• Exercise details: Repeat, exactly as written, the line containing "uet. Cras in" and each line after it through the end of the data.

• Input:

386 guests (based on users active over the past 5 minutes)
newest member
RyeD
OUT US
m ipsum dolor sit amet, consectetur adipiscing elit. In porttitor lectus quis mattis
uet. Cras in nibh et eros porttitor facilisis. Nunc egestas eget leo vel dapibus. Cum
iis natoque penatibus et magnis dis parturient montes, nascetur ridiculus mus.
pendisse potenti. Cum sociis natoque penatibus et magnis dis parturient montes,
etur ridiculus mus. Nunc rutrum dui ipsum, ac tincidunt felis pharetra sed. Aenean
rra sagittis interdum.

• Solution to the problem:
uet. Cras in nibh et eros porttitor facilisis. Nunc egestas eget leo vel dapibus. Cum
iis natoque penatibus et magnis dis parturient montes, nascetur ridiculus mus.
pendisse potenti. Cum sociis natoque penatibus et magnis dis parturient montes,
etur ridiculus mus. Nunc rutrum dui ipsum, ac tincidunt felis pharetra sed. Aenean
rra sagittis interdum.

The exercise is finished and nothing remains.